## EXERCISE GOAL
Search the data for "text". Each line containing it is to be copied.

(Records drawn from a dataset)

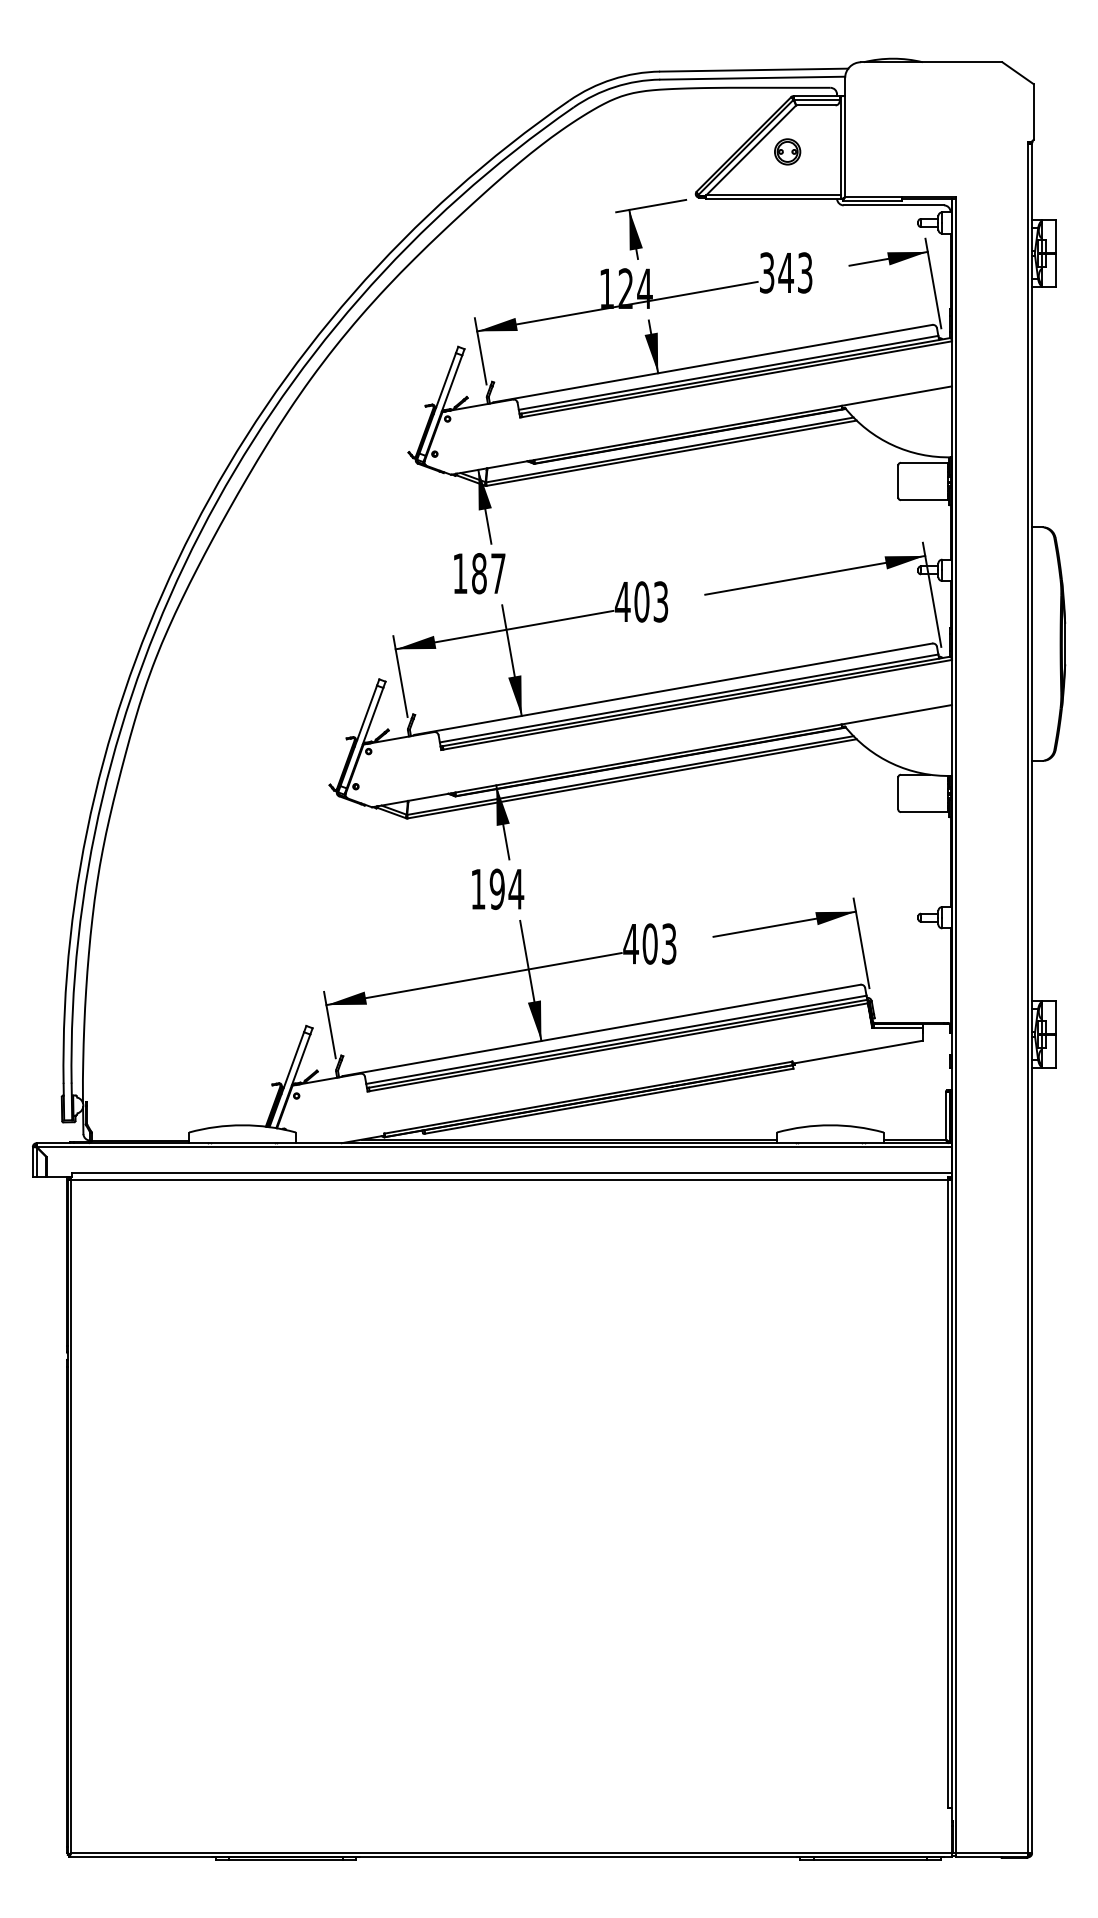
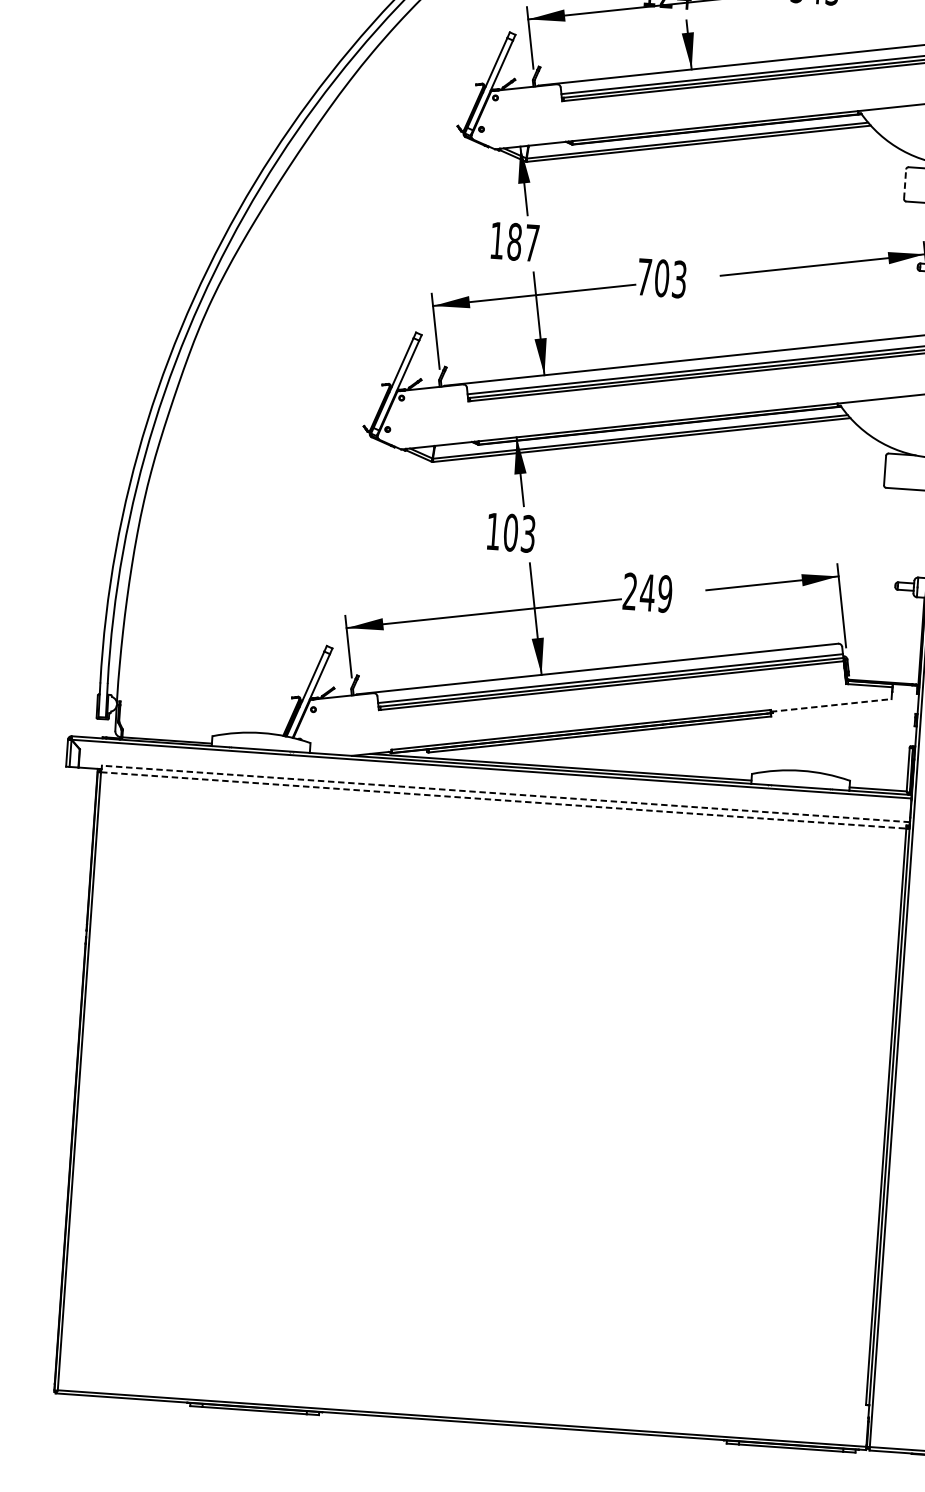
line: (898, 481) -> (905, 184), solid -> dashed
text: (622, 601) -> (644, 276), 403 -> 703
text: (506, 889) -> (519, 533), 194 -> 103
text: (649, 943) -> (647, 592), 403 -> 249
line: (857, 1052) -> (831, 705), solid -> dashed
line: (511, 1172) -> (505, 793), solid -> dashed
line: (509, 1180) -> (503, 800), solid -> dashed

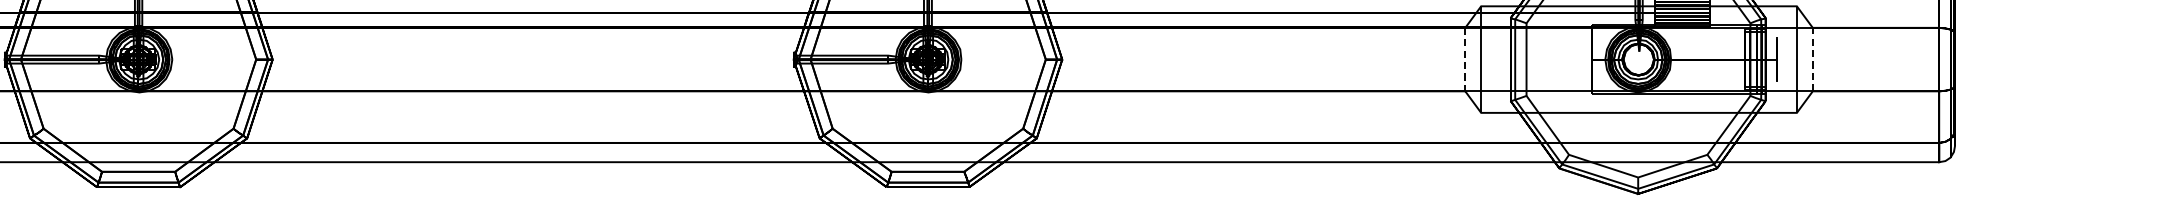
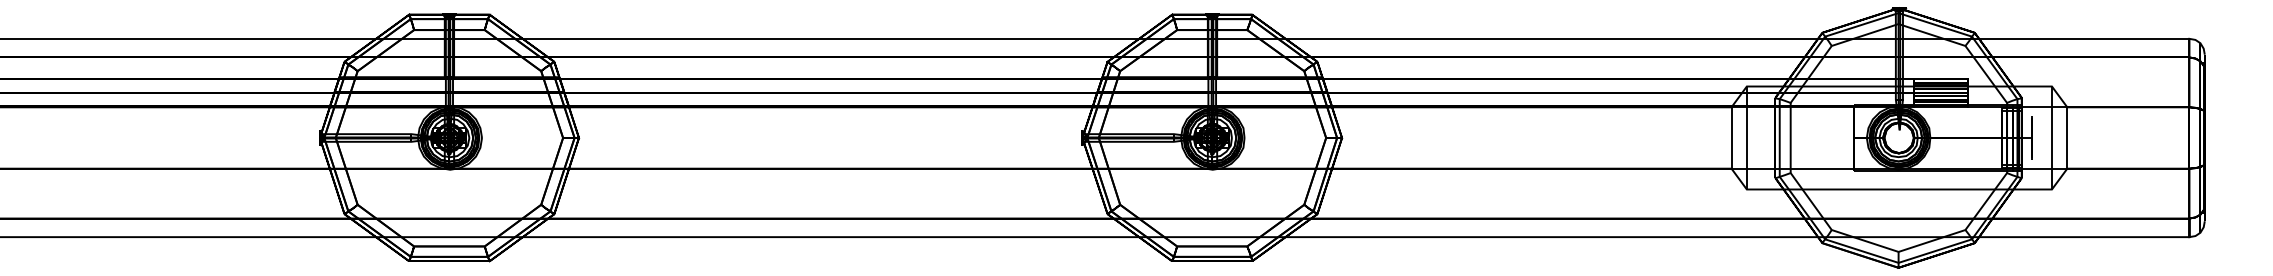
line: (1465, 60) -> (1731, 138), dashed -> solid
line: (1812, 60) -> (2067, 138), dashed -> solid

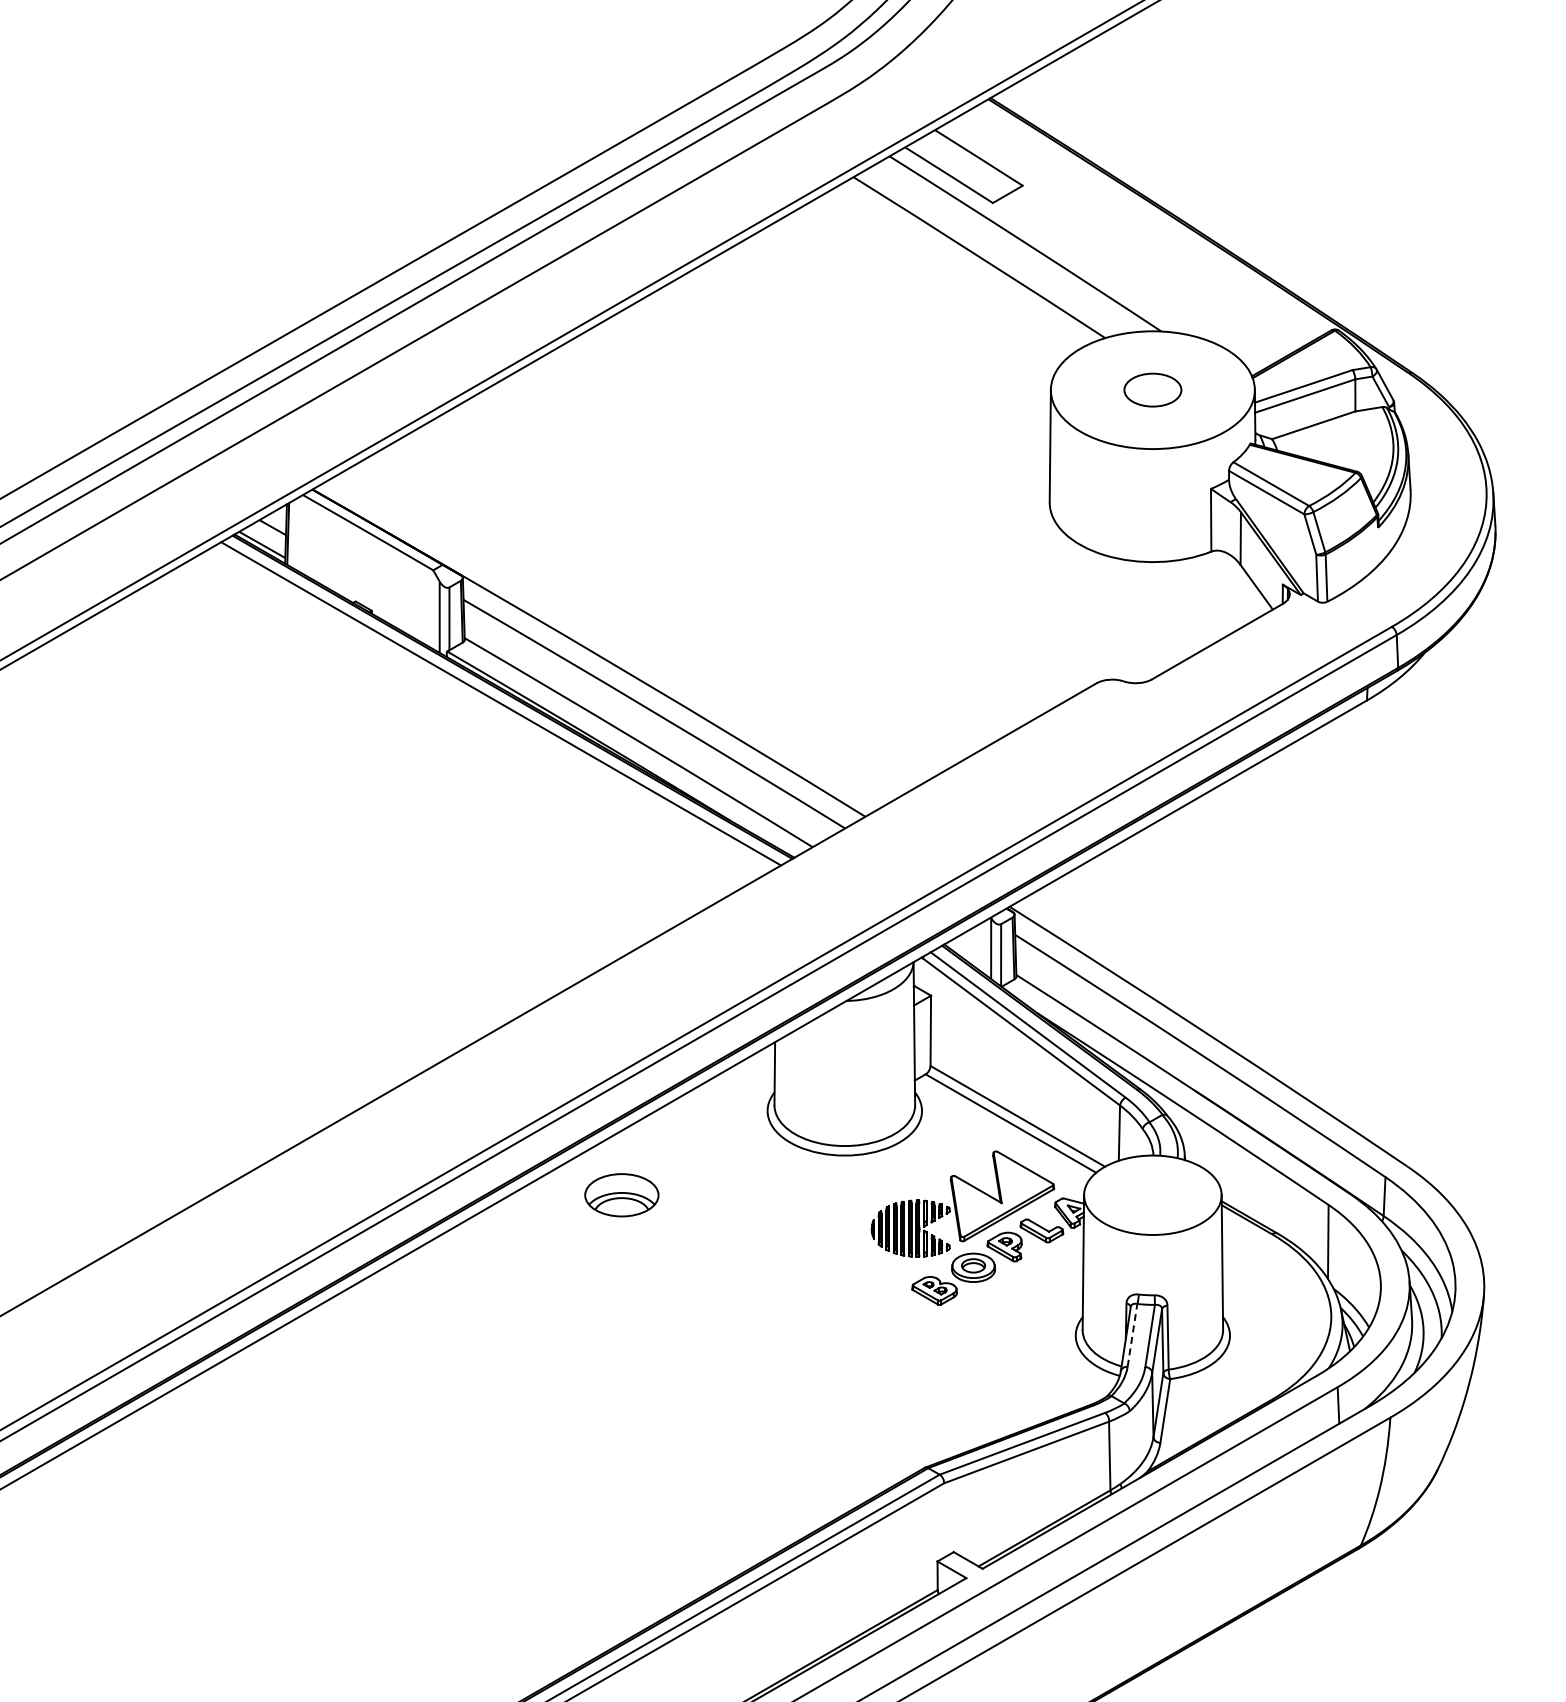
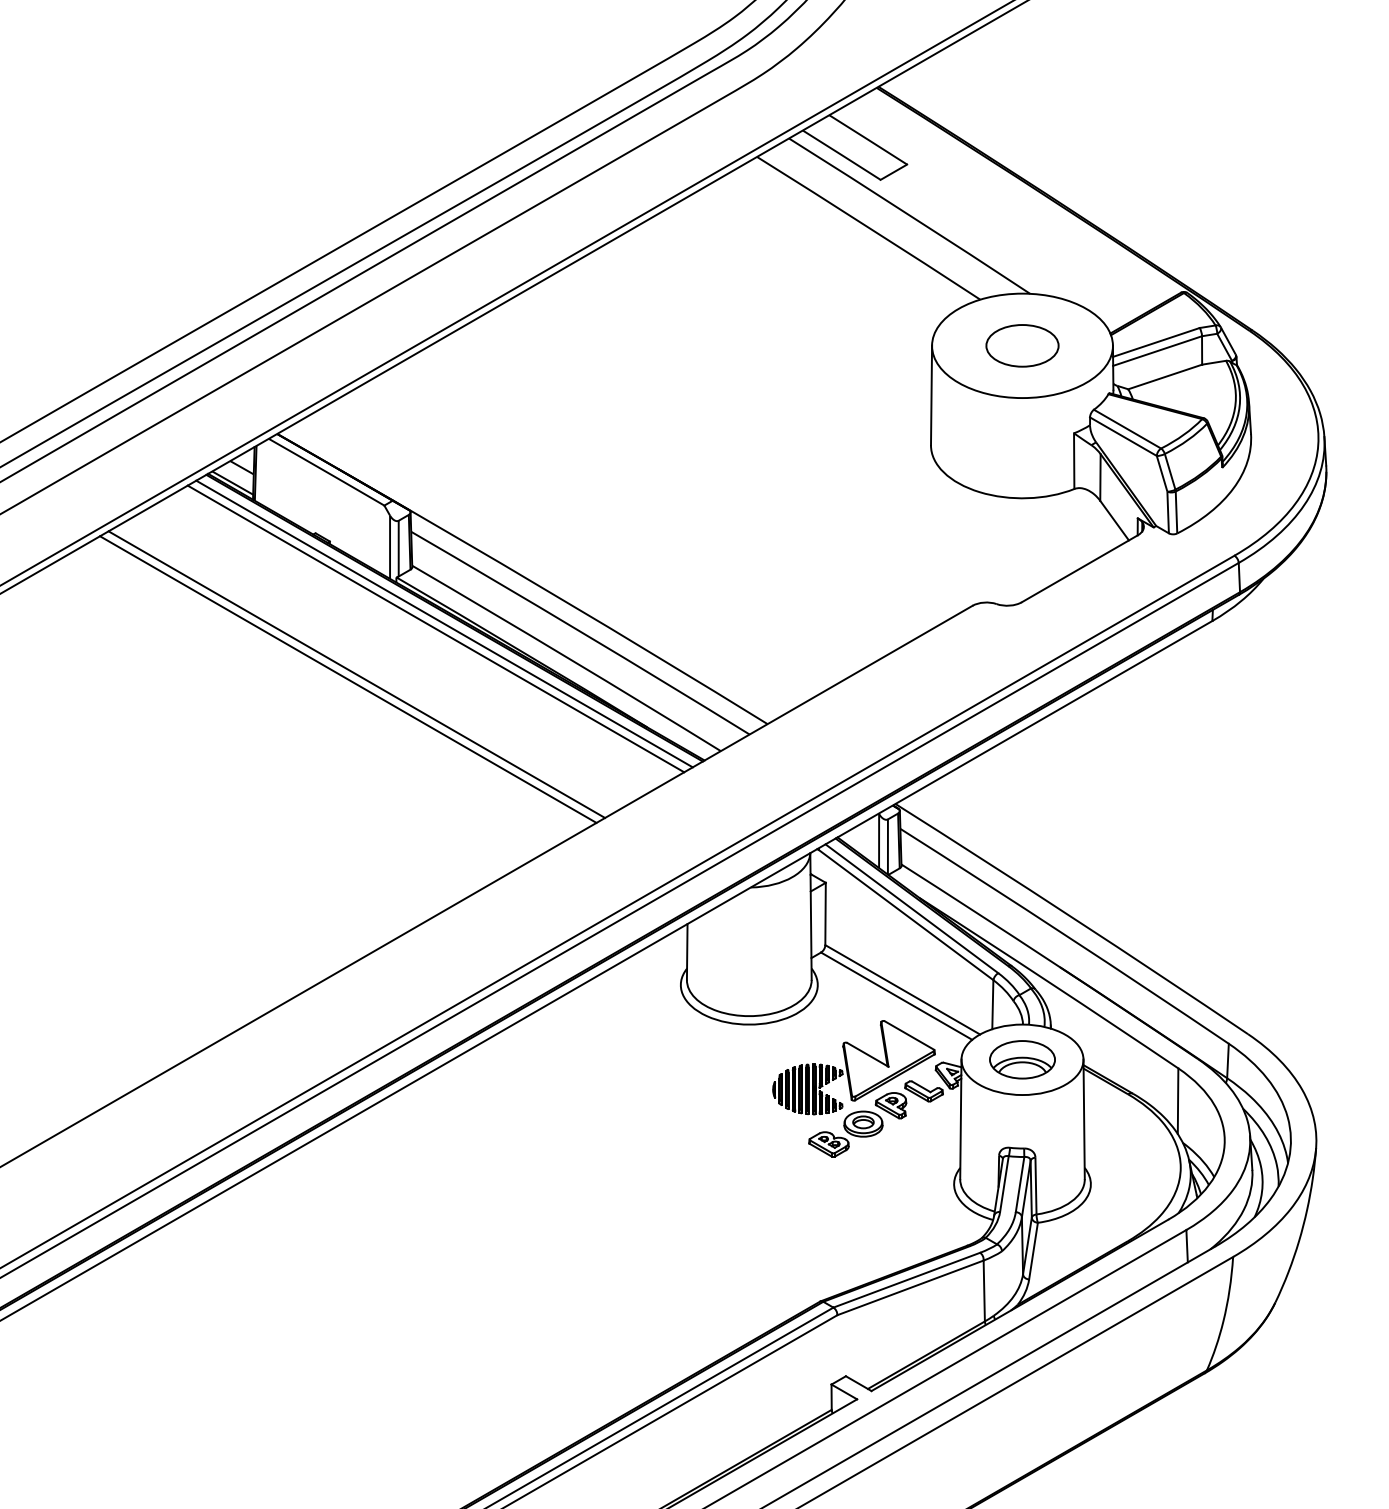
part: (1152, 389) -> (1022, 345), size x1.43
line: (491, 709) -> (435, 629), added
line: (402, 760) -> (357, 674), added
line: (392, 766) -> (348, 679), added
part: (621, 1195) -> (1022, 1060), moved
line: (1132, 1335) -> (1004, 1184), dashed -> solid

## SOLUTION
text: (622, 601) -> (644, 276), 403 -> 703
text: (506, 889) -> (519, 533), 194 -> 103
text: (649, 943) -> (647, 592), 403 -> 249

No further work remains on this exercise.